*AUSZUG ZUM LESEN*
********

Werke des berühmten deutschen Dramtikers und Dichters Bertolt Brecht wurden in China erstmals in den 50er Jahren vorgestellt. Mit anderen Worten, erst nach der Gründung der VR China erhielt das chinesische Volk Gelegenheit, diesen großen Schriftsteller, der zu China eine tiefe Zuneigung hegte, kennen zu lernen.

Die Brecht-Aufnahme hat in China in zwei Phasen stattgefunden. Die erste Phase dauerte bis Anfang der 60er Jahre, die zweite begann Ende der 70er Jahre und hält noch immer an.

Als erstes erschien 1959 der Sammelband „Ausgewählte Werke von Bertolt Brecht“, herausgegeben von dem namhaften Dichter und Germanisten Feng Zhi. Die Anthologie enthält 37 Gedichte und drei Theaterstücke – „Die Gewehre der Frau Carrar“, „Mutter Courage und ihre Kinder“ und „Herr Puntila und sein Knecht Matti“. Wenn die Auswahl auch nicht sehr umfangreich war, so bot sie dem chinesischen Leser doch erstmals die Gelegenheit, sich mit dem großen Dramatiker zu befassen. Sein unverwechselbarer literarischer Stil und seine philosophische Gedankentiefe fesselten das breite Leserpublikum. Im Oktober 1959 führte das Shanghaier Volkskunsttheater „Mutter Courage und ihre Kinder“ (übersetzt von Sun Fengcheng) unter der Regie des berühmten Dramaturgen Huang Zuolin auf. Diese erste Inszenierung eines Brecht-Stückes in China bedeutete eine beträchtliche künstlerische Horizonterweiterung. Anfang der 60er Jahre erschienen dann Übersetzungen von „Die Tage der Commune“, „Der kaukasische Kreidekreis“ und „Die Ausnahme und die Regel“. Auch die wichtigen Abhandlungen „Kleines Organon für das Theater“, „Vergnügungstheater oder Lehrtheater?“, „Die Straßenszene“, „Neue Technik der Schauspiel-Kunst“ und „Anmerkungen zur Aufführung von ,Mutter Courage und ihre Kinder’“ wurden ins Chinesische übertragen.

********

*VORLIEGENDE AUFLISTUNG*
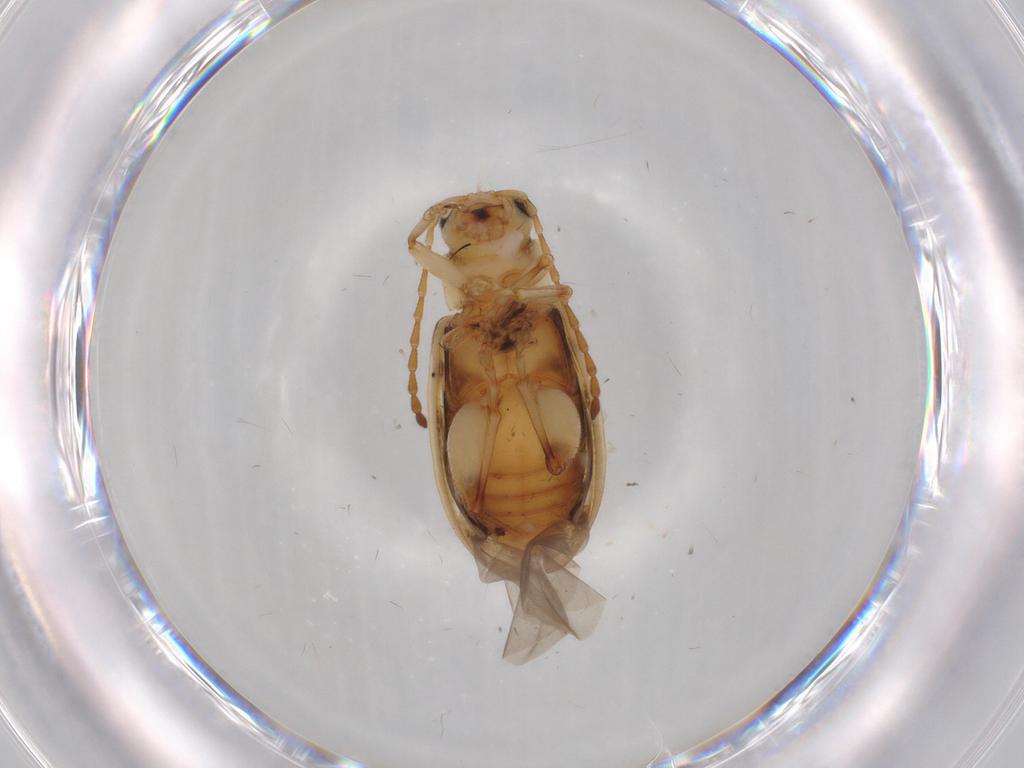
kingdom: Animalia
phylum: Arthropoda
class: Insecta
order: Coleoptera
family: Chrysomelidae
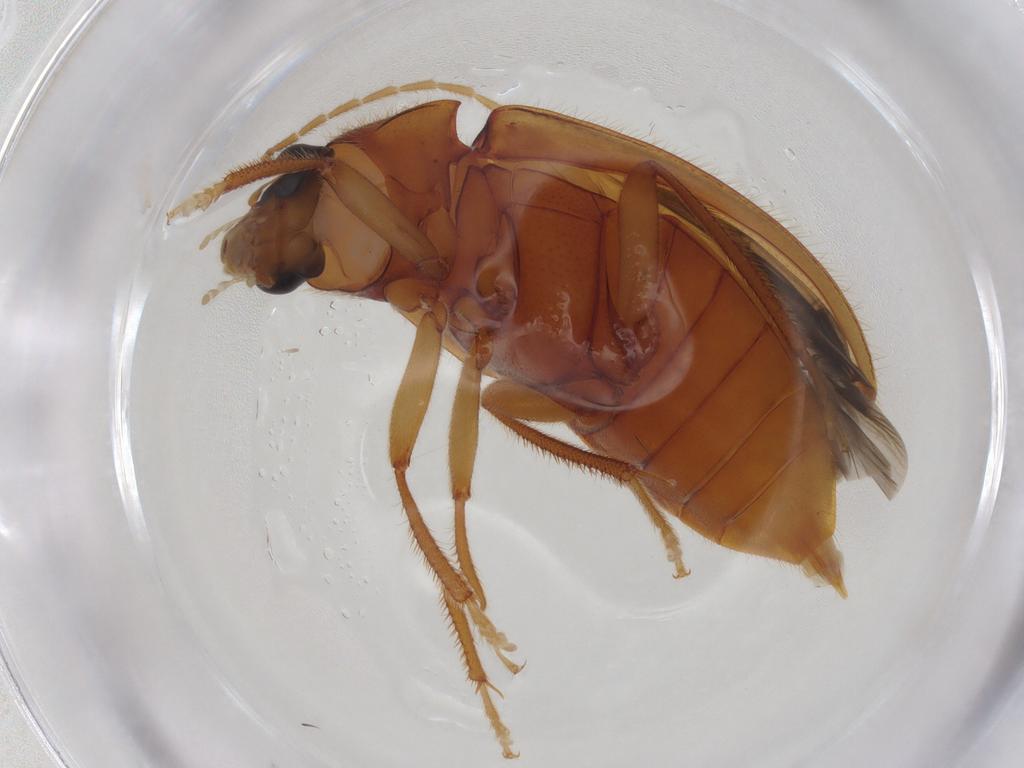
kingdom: Animalia
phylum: Arthropoda
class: Insecta
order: Coleoptera
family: Ptilodactylidae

********

*ZU ERLEDIGENDE AUFGABEN*
• a. Wer führte laut dem Auszug über Brecht in China im Oktober 1959 bei der Aufführung von „Mutter Courage und ihre Kinder“ am Shanghaier Volkskunsttheater Regie?
• b. Fahren Sie mit dem Auszug über Brecht in China fort, im Anschluss an seinen letzten Satz.
Die Auflistung steht in keinem Zusammenhang mit dem Auszug über Brecht in China.

*ERGEBNISSE*
• a. Huang Zuolin.

• b.
Die erste chinesische Studie über das Brechtsche Theater wurde gleichfalls in dieser Zeit veröffentlicht. Von dem Anglizisten Bian Zhilin verfasst, wurde sie 1962 unter dem Titel „Die Rezeptionsgeschichte der Brecht-Stücke“ in den Nummern 5 bis 8 der Zeitschrift „Weltliteratur“ abgedruckt und erregte großes Interesse. Viel Beachtung in Theaterkreisen fanden auch die im gleichen Jahr von dem Dramaturgen Huang Zuolin verfassten „Bemerkungen zum ,epischen Theater’“. Ebenfalls 1962, und zwar im September, erschien in der Monatsschrift „Theatermanuskripte“ mein Artikel „Brecht und seine Lehrstücke“. Doch gerade als sich mehr und mehr Leute mit Brecht auseinanderzusetzen begannen, brachen die zehnjährigenWirren aus. Auf Betreiben der Viererbande verschwanden ausländische Theaterstücke von den Bühnen Chinas.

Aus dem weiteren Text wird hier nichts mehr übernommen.